Luego dos años y medio de investigaciones y de la apertura de cinco expedientes, en los que participaron siete fiscales, los muchos delitos endilgados al colombiano David Murcia Guzmán en Panamá no pasaron de ser supuestos y apenas uno de carácter financiero, el de la captación ilegal de fondos, podría obligarlo a comparecer a juicio.

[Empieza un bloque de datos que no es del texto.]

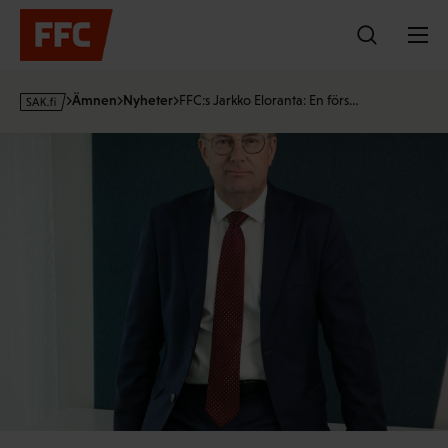
Hoppa
till
innehållet
s
Ämnen
Nyheter
FFC:s Jarkko Eloranta: En förs…
a
k
·
f
i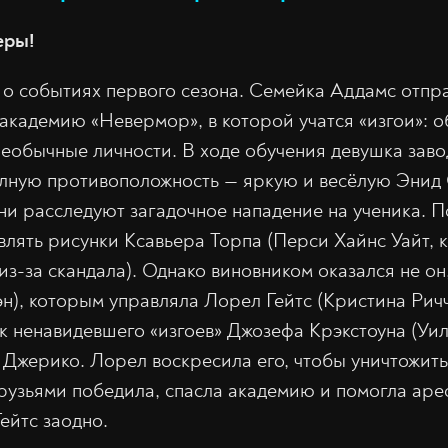
еры!
о событиях первого сезона. Семейка Аддамс отпр
 академию «Невермор», в которой учатся «изгои»: 
необычные личности. В ходе обучения девушка заво
олную противоположность — яркую и весёлую Энид
ни расследуют загадочное нападение на ученика. 
влять рисунки Ксавьера Торпа (Перси Хайнс Уайт, 
из-за скандала). Однако виновником оказался не он
эн), которым управляла Лорел Гейтс (Кристина Рич
к ненавидевшего «изгоев» Джозефа Крэкстоуна (Уил
 Джерико. Лорел воскресила его, чтобы уничтожить
друзьями победила, спасла академию и помогла аре
ейтс заодно.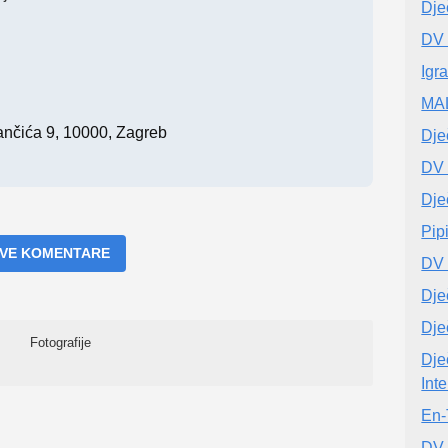
Dječ
DV 
Igra
MA
ančića 9, 10000, Zagreb
Dječ
DV 
Dje
Pip
 SVE KOMENTARE
DV 
Dječ
Dječ
Fotografije
Dje
Int
En-
DV 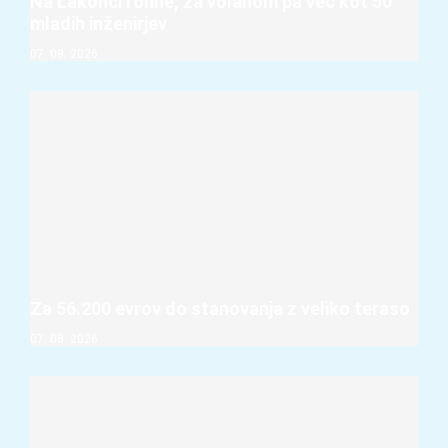
Na Lakonci rohne, za volanom pa več kot 50
mladih inženirjev
07. 08. 2026
Za 56.200 evrov do stanovanja z veliko teraso
07. 08. 2026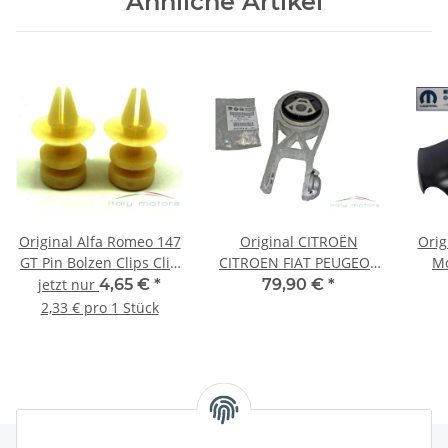
Ähnliche Artikel
Original Alfa Romeo 147
Original CITROËN
Orig
GT Pin Bolzen Clips Clip
CITROEN FIAT PEUGEOT
M
Stift Airbagklappe SET
Motorlager Lager hinten
gr
jetzt nur
4,65 €
*
79,90 €
*
71713084
unten 1352887080
51
2,33 € pro 1 Stück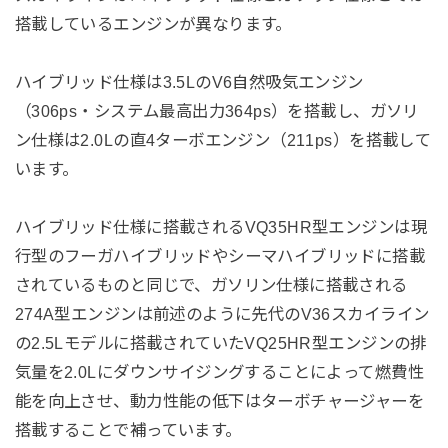
搭載しているエンジンが異なります。
ハイブリッド仕様は3.5LのV6自然吸気エンジン
（306ps・システム最高出力364ps）を搭載し、ガソリ
ン仕様は2.0Lの直4ターボエンジン（211ps）を搭載して
います。
ハイブリッド仕様に搭載されるVQ35HR型エンジンは現
行型のフーガハイブリッドやシーマハイブリッドに搭載
されているものと同じで、ガソリン仕様に搭載される
274A型エンジンは前述のように先代のV36スカイライン
の2.5Lモデルに搭載されていたVQ25HR型エンジンの排
気量を2.0Lにダウンサイジングすることによって燃費性
能を向上させ、動力性能の低下はターボチャージャーを
搭載することで補っています。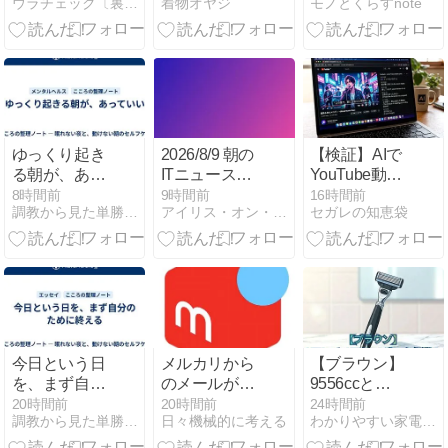
ウラチェック〔裏チェック〕
着物オヤジ
モノとくらすnote
「Hamee
かせるのか〜
いを徹底比較
2026
Webカメラだ
レビュー｜買
Seasonal
けで足りる方
うならどっち
Lucky Bag」
法を調べた
がおすすめ？
が数量限定発
売
ゆっくり起き
2026/8/9 朝の
【検証】AIで
る朝が、あっ
ITニュースま
YouTube動画
ていい
とめ
の音楽MV・ラ
8時間前
9時間前
16時間前
調教から見た単勝複勝買い目の競馬予想
アイリス・オン・ブックレスト
セガレの知恵袋
イブの「歌詞
の文字起こ
し」をさせる-
現在はGrokの
み対応のよう
ですが･･･
今日という日
メルカリから
【ブラウン】
を、まず自分
のメールが止
9556ccと
のために終え
まらない！配
9551ccの違い
20時間前
20時間前
24時間前
調教から見た単勝複勝買い目の競馬予想
日々機械的に考える
わかりやすい家電紹介の広場
る
信停止リンク
を比較！価格
が404でも大
と口コミでど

Atrás quedó el alboroto desatado en 2008 tras el descubrimiento de las operaciones de Murcia en el país, y de los supuestos nexos de estas con el crimen organizado y las narcomafias colombianas.
Candidatos políticos de peso “rodaron” en la contienda electoral prevista para 2009 por sus supuestas relaciones con el dueño de la comercializadora DMG, hoy preso en Estados Unidos por lavado de activos, aunque no del narcotráfico.
En fin, las vistas fiscales de las cinco investigaciones abiertas por el Ministerio Público (MP) tras el escándalo de 2008 concluyeron con la solicitud de sobreseimiento para quien en su momento fuera señalado como la versión moderna de los capos del narcotráfico.
Solo en el caso de la captación masiva y habitual de dinero –15 millones de dólares entre 2006 y 2008–, el MP pidió el encausamiento criminal de Murcia, no así el de sus supuestos cómplices.
En la contraparte, los investigadores terminaron como investigados y hoy en día cursan siete investigaciones contra ellos.